I look back and say, there is no way I can go through that again. I don't know if it is easier or harder. Things are changing. Have you seen the video on this page? Segev looking. Where did that come from? He is still growing, ever so slowly, his body maintains proportion, strangely.

And now the surgery. Everything that came before, relevant. So you see, every decision is connected, by emotion and by every moment of difficulty leading to this moment, the looming surgery. Of course this is a separate thing, but the difficulties accumulate, the lack of sleep continues, the stress more than necessary.

Then we look for calming influences and we look for strength. Still there is a risk and to take a risk you need courage. A mother like Jennifer needed enormous courage to say at her son Owen's funeral,  

Owen provided light and goodness to all those around him. He graced us with the gift of his smile, his laugh and his wide-eyed gaze. His effect was so profound, it is easy to imagine that he was heaven-sent for the sole purpose of bringing love to us earth-bound mortals.

There is no doubt: his energy was generous and loving and all encompassing – his value to this world is not to be underestimated.

But as I contemplate this thought, the circle of Owen’s life now complete, I know that there is much more to his story than this.

Owen came with immense challenges. Throughout his entire life, he was impossibly – sometimes unbearably – vulnerable and needy. Was he this way solely for our benefit? Surely there are easier ways for a soul to spread love in the world.

I believe he came as he did because he was on his own path of discovery, growth and healing. To only see him as an angel sent from above is to possibly miss the entire point of his life.

Perhaps his brilliant light shone because Michael and I chose to expose him to the world, love him completely, and not hide him away – and this community responded by looking – by holding our son in its compassionate, loving gaze. Maybe this is what he came for – to fulfill his soul’s need to be seen and loved, broken body and all. Perhaps his karmic need to be loved was so great that there was no option but to arrive in the body he did.

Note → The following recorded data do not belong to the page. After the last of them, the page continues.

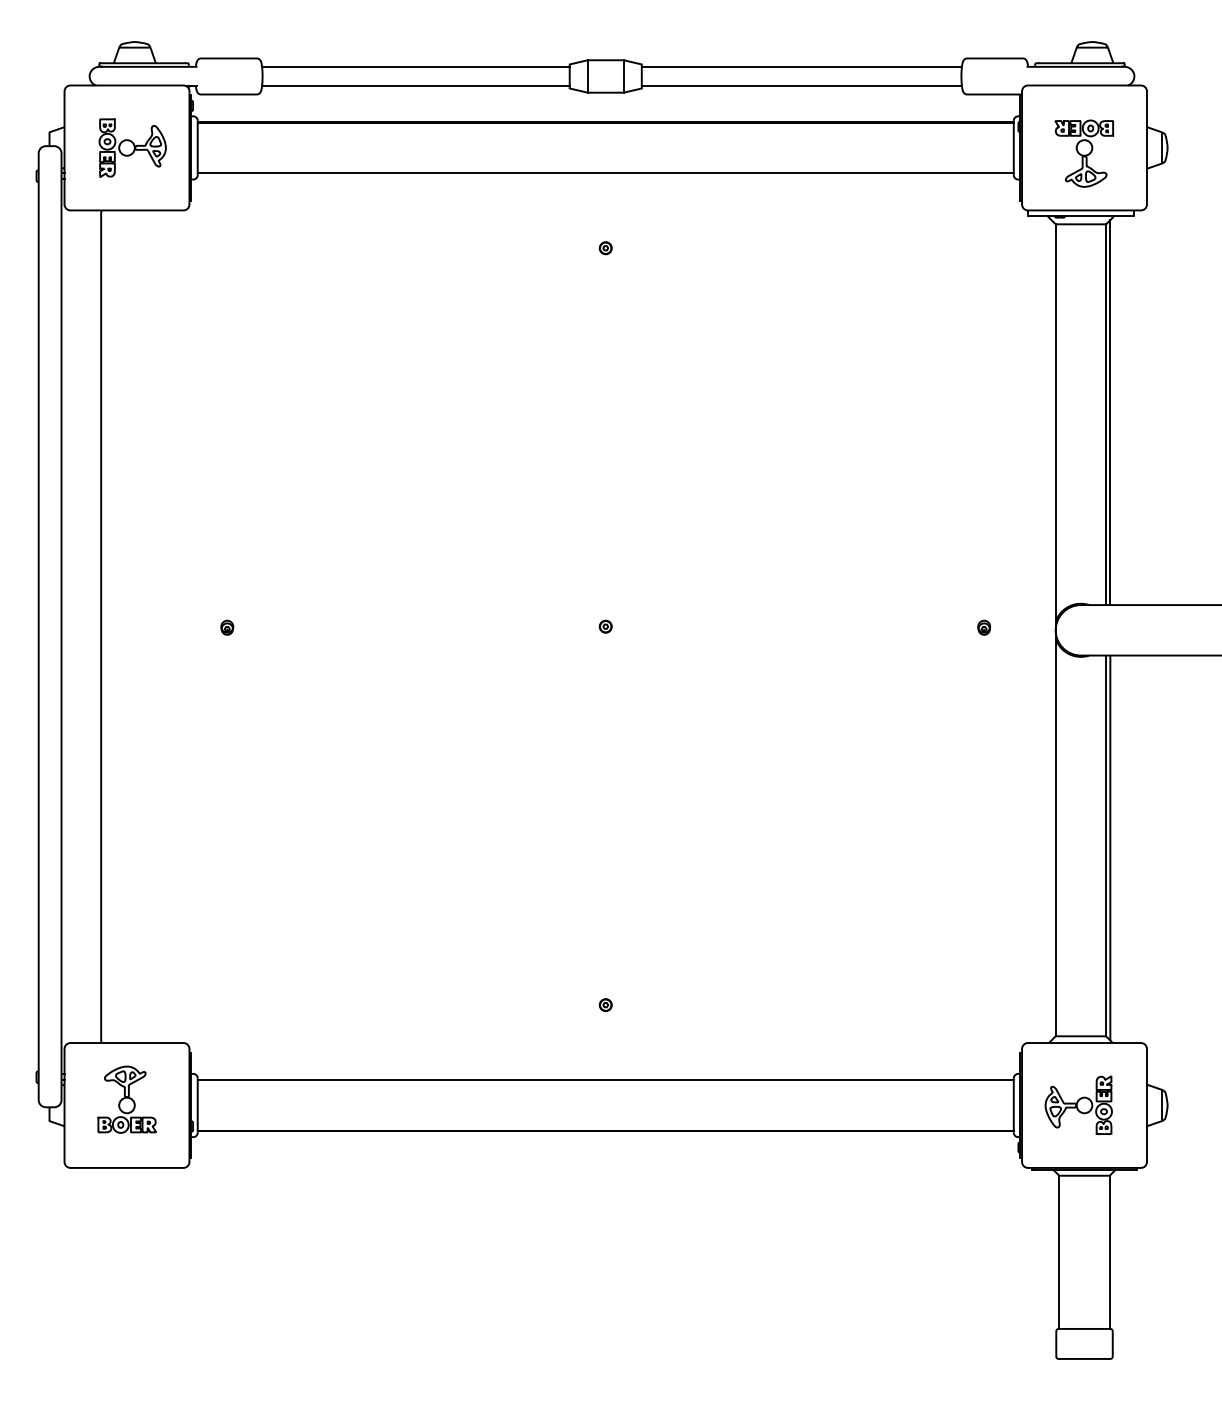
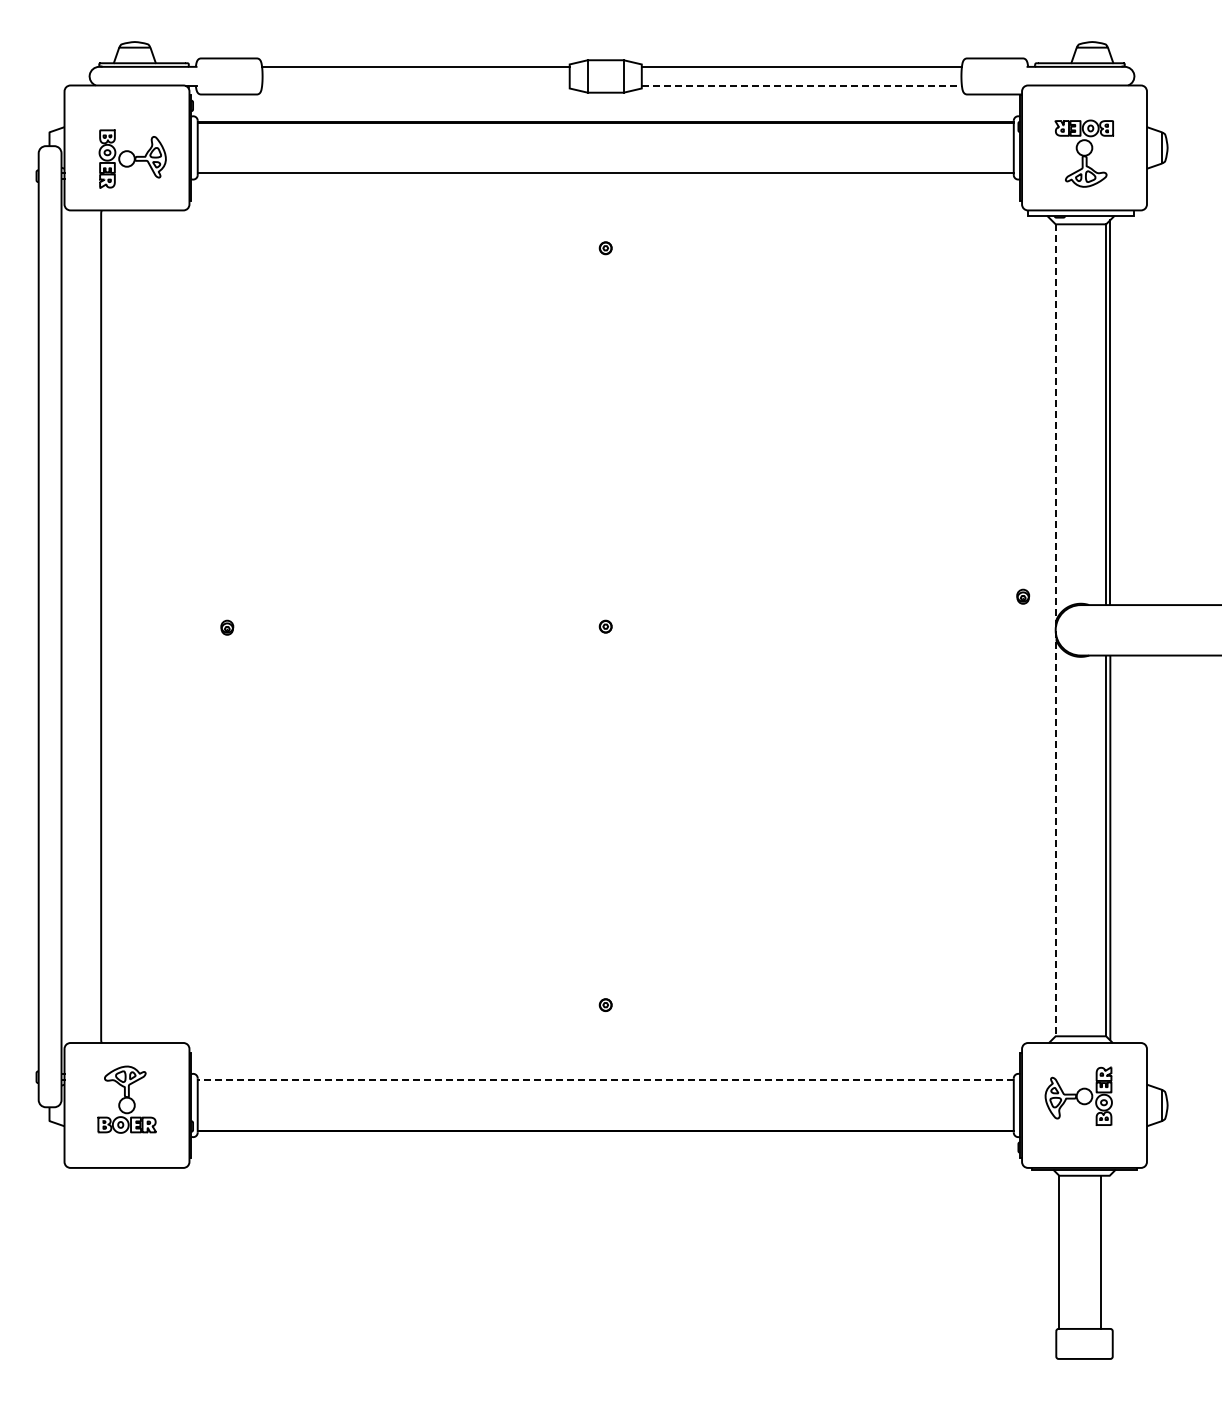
line at (415, 86): present -> none
line at (802, 86): solid -> dashed
part at (132, 147) position: (132, 147) -> (132, 158)
part at (984, 627) position: (984, 627) -> (1023, 596)
line at (1055, 630): solid -> dashed
line at (605, 1080): solid -> dashed
part at (1078, 1104) position: (1078, 1104) -> (1078, 1095)
line at (1109, 1251) position: (1109, 1251) -> (1100, 1251)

If this is the case then the value of Owen’s life is realized not in spite of his disabilities, but because of them.

Owen came to us, in his perfect broken state, seeking unconditional love and care. Your profound expressions of love and compassion, every day of his life, showed him he was worthy – giving him the lightness to smile back and say thank you.

Owen could have remained invisible, as so many like him are. Instead, we loved him deeply – and because of this I believe he returns home fulfilled and whole.

Words of very deep wisdom, like Claire's  My Prayer, absolutely brilliant. I view these two pieces of thought, Claire's and Jennifer's, like bookends and Segev, Owen, Sophie, Anabella, masterpieces of life. But never with the "what if?", what could have been of potential gone astray, of things lost. But rather,

where frailties which can no longer linger in blossom 
are all the potential that God has forgotten

the hidden things that need to become visible, not truly forgotten, only the appearance of forgotten.

Very well then, everything visible, the fears for Segev's future, the constant worry, specific to very real issues, open for all to see. Not, we shall see what happens, though, but rather looking at choices, to uncover that potential for the best possible future for Segev and not just, what will be will be.